Used Gardner Powered Ketch Rigged Vessel for Sale | Boats For Sale | Yachthub
Gardner Powered Ketch Rigged Vessel. OCEAN CROSSING STABILISED GARDNER POWERED MOTOR KETCH. / REEF CRUISER No matter if it is a cruise around Tasmania, or a trip...Find out more

After purchase, we will be on the hard at Coomera for at least two weeks we think. We are planning on installing a 200 litre holding tank. As well, we will install a 24V stern thruster, same size and power as the bow thruster, and if we have time, remove the foremast, sails and rigging (I want to think about this a bit more – it might be better to cut the foremast down, leave the boom and rig for pulling stuff up on the foredeck), and cut the rear mast down to a bit below the height of the stabiliser arms.

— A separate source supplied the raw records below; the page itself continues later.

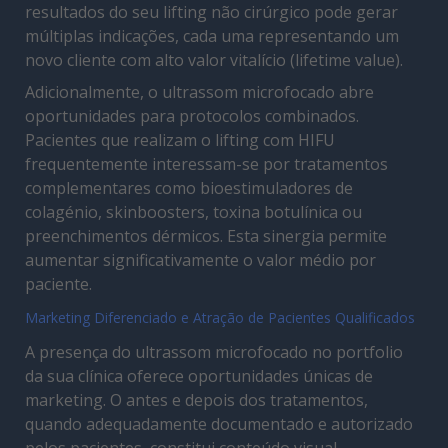
resultados do seu lifting não cirúrgico pode gerar
múltiplas indicações, cada uma representando um
novo cliente com alto valor vitalício (lifetime value).
Adicionalmente, o ultrassom microfocado abre
oportunidades para protocolos combinados.
Pacientes que realizam o lifting com HIFU
frequentemente interessam-se por tratamentos
complementares como bioestimuladores de
colagénio, skinboosters, toxina botulínica ou
preenchimentos dérmicos. Esta sinergia permite
aumentar significativamente o valor médio por
paciente.
Marketing Diferenciado e Atração de Pacientes Qualificados
A presença do ultrassom microfocado no portfolio
da sua clínica oferece oportunidades únicas de
marketing. O antes e depois dos tratamentos,
quando adequadamente documentado e autorizado
pelos pacientes, constitui conteúdo visual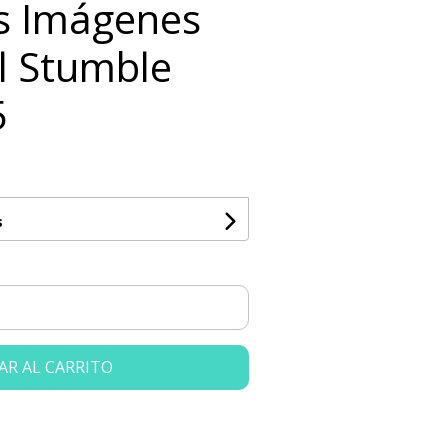
ts Imágenes
al Stumble
5
s
AR AL CARRITO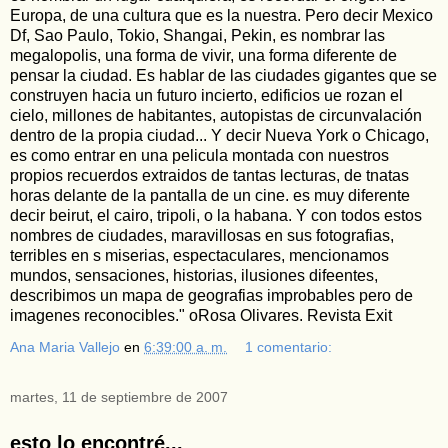
Europa, de una cultura que es la nuestra. Pero decir Mexico
Df, Sao Paulo, Tokio, Shangai, Pekin, es nombrar las
megalopolis, una forma de vivir, una forma diferente de
pensar la ciudad. Es hablar de las ciudades gigantes que se
construyen hacia un futuro incierto, edificios ue rozan el
cielo, millones de habitantes, autopistas de circunvalación
dentro de la propia ciudad... Y decir Nueva York o Chicago,
es como entrar en una pelicula montada con nuestros
propios recuerdos extraidos de tantas lecturas, de tnatas
horas delante de la pantalla de un cine. es muy diferente
decir beirut, el cairo, tripoli, o la habana. Y con todos estos
nombres de ciudades, maravillosas en sus fotografias,
terribles en s miserias, espectaculares, mencionamos
mundos, sensaciones, historias, ilusiones difeentes,
describimos un mapa de geografias improbables pero de
imagenes reconocibles." oRosa Olivares. Revista Exit
Ana Maria Vallejo
en
6:39:00 a. m.
1 comentario:
martes, 11 de septiembre de 2007
esto lo encontré...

The idea here is to be able to go under the low bridges in the river systems that we have here on the east coast. If we cut the rear mast down to, say, 3 feet below the length of the arms, we can simply lower the arms if we need to, to get under a bridge. Apparently, as is, she does not sail worth a damn. The radar is ancient so we will probably lose it. We will have to relocate the HF and VHF aerials, of course.
The Gardner only has about 2,700 hours on her (the ad has a different figure; the survey another one again—who really knows). Fuel and water both are 2700 L; there's a water-maker on board. Everything else is in the URL above.
The backstory is that the guy who owned her first had circumnavigated in another wooden vessel and had lost his front windows in a storm on the way back to Australia. He asked the designer to build him a boat where that could not happen, and that high bow is the result. She cruises at 8 kn (at about 1,200 r.p.m., with the top speed of 9.5 at 1400 r.p.m., and she has a range of approximately 1500 nautical miles (fuel consumption is ~12l/nm). This is a bit more robust boat than our last one…
Notice it has a ClearView screen—my father (master mariner and CO of the Small Ships Squadron, Clifton Gardens, Port Jackson) and I used to go offshore in a "Australian Work Boat" (mass produced in WWII in Australia) and they all had these screens. I was about eight years old, I think, but I never forgot these.